Exercise directions ▸
Rewrite the rows starting at the line that contains "[248, 160, 258, 171]" and ending at the last row, replacing "500" with "512" and keeping everything else the same.

— Start Source data —

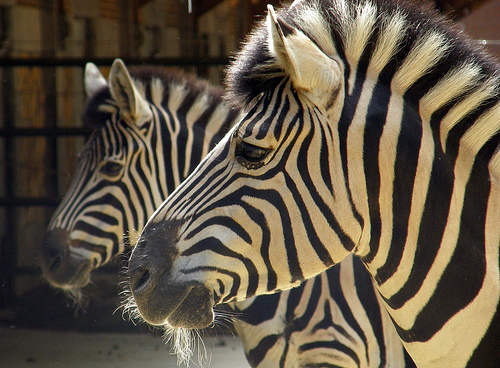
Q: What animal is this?
A: Zebra.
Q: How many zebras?
A: Two.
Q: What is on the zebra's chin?
A: Whiskers.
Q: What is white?
A: Ears.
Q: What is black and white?
A: Zebras.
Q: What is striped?
A: Zebras.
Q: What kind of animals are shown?
A: Zebras.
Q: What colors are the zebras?
A: Black and white.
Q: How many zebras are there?
A: 2.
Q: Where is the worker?
A: Not in the photo.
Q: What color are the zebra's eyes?
A: Black.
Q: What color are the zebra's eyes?
A: Black.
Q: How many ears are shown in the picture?
A: 3.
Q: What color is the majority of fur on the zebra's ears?
A: White.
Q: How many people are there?
A: 0.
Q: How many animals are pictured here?
A: Two.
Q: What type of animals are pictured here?
A: Zebras.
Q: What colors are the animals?
A: Black and white.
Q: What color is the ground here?
A: Grey.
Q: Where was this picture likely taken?
A: A zoo.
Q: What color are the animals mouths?
A: Black.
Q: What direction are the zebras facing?
A: Left.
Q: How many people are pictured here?
A: Zero.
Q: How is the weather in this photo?
A: Sunny.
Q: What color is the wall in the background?
A: Tan.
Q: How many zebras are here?
A: 2.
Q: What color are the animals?
A: Black and white.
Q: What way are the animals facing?
A: Left.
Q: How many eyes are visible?
A: Two.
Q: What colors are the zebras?
A: Black and white.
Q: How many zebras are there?
A: Two.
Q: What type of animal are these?
A: Zebras.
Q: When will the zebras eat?
A: When they get hungry.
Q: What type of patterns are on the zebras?
A: Stripes.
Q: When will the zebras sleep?
A: When they are tired.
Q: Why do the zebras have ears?
A: To hear.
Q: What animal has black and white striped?
A: Zebras.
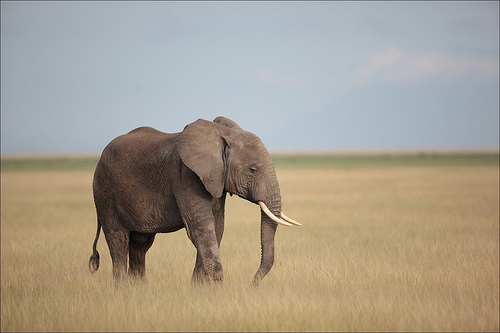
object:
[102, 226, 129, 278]
back leg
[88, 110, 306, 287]
elephant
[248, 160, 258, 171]
right eye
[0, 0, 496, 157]
cloud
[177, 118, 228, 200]
ear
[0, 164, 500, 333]
grass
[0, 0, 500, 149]
sky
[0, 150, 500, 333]
ground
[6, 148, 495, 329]
field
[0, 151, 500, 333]
plain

— End Source data —

Full solution ▸
[248, 160, 258, 171]
right eye
[0, 0, 496, 157]
cloud
[177, 118, 228, 200]
ear
[0, 164, 512, 333]
grass
[0, 0, 512, 149]
sky
[0, 150, 512, 333]
ground
[6, 148, 495, 329]
field
[0, 151, 512, 333]
plain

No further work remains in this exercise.